Im Hinblick auf die Stellung des Klägers als Rentner ergibt sich die Zuständigkeit für Geldleistungen bei Krankheit nicht nach Art 11 der VO 883/2004 , sondern nach den Sonderkollisionsnormen des Titels III Kapitel I der VO 883/2004 . Nach Art 29 VO 883/2004 werden Geldleistungen einer Person, die eine Rente oder Renten nach den Rechtsvorschriften eines oder mehrerer Mitgliedstaaten erhält, vom zuständigen Träger des Mitgliedstaats gewährt, in dem der zuständige Träger seinen Sitz hat, der die Kosten für die dem Rentner in dessen Wohnmitgliedstaat gewährten Sachleistungen zu tragen hat. Für Sachleistungen aus Krankheit und Mutter-/Vaterschaft ist gemäß Art 23 der Wohnsitzstaat für einen Rentner zuständig, der (Teil‑))Renten aus mehreren Staaten, inklusive des Wohnsitzstaats bezieht.

Demnach wäre für den Kläger die Zuständigkeit seines im EU‑Ausland gelegenen Wohnsitzstaats (der Bundesrepublik Deutschland) für Geldleistungen bei Krankheit gegeben, sodass grundsätzlich kein Anspruch auf Rehabilitationsgeld gegeben wäre. Im Hinblick auf den Sondercharakter des Rehabilitationsgeldes kann aber auf die in der Entscheidung 10 ObS 133/15d enthaltenen Aussagen verwiesen werden. Um den Leistungsverlust zu verhindern und die Vereinbarkeit mit dem Primärrecht herzustellen, ist unter Anwendung der Art 45 ff iVm Kapitel 5 der VO 883/2004 an die in Österreich erworbenen Versicherungszeiten anzuknüpfen.

Die besondere Nahebeziehung zum österreichischen Sozialsystem ergibt sich schon daraus, dass der Rehabilitationsgeldbezug unmittelbar an eine Zeit anschließen soll, in der der – in Österreich erwerbstätig gewesene – Versicherte in Österreich Anspruch auf Krankengeld hatte.

5. Da der Kläger die Anspruchsvoraussetzungen für das Rehabilitationsgeld nach nationalem Recht erfüllt, ist dieses nach Art 21 Abs 1 VO 883/2004 in die Bundesrepublik Deutschland zu exportieren.

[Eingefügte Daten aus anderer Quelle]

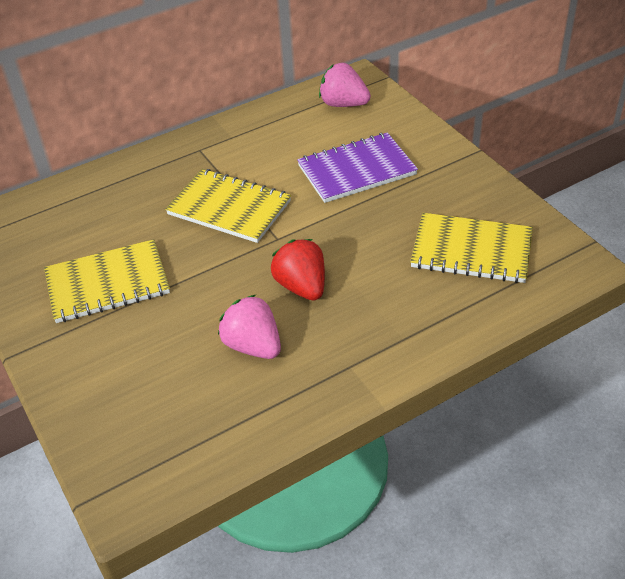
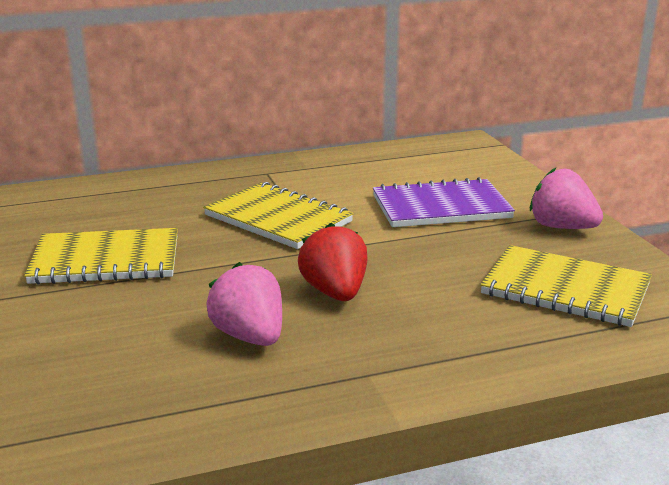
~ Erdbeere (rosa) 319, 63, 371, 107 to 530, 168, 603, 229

6. Eine zur Zeit der Einbringung des Rechtsmittels tatsächlich erhebliche Rechtsfrage fällt weg, wenn sie durch eine andere Entscheidung des Obersten Gerichtshofs – hier durch die Entscheidung 10 ObS 133/15d – mittlerweile geklärt wurde (RIS‑Justiz RS0112921 [T5]).

Die Revision war daher zurückzuweisen.

7. Die Kostenentscheidung beruht auf § 77 Abs 1 Z 2 lit a ASGG. Dass der Kläger in der Revisionsbeantwortung nicht auf die Entscheidung 10 ObS 133/15d hingewiesen hat, schadet nicht, weil diese Entscheidung erst nach Erstattung der Revisionsbeantwortung veröffentlicht wurde (RIS‑Justiz RS0123861).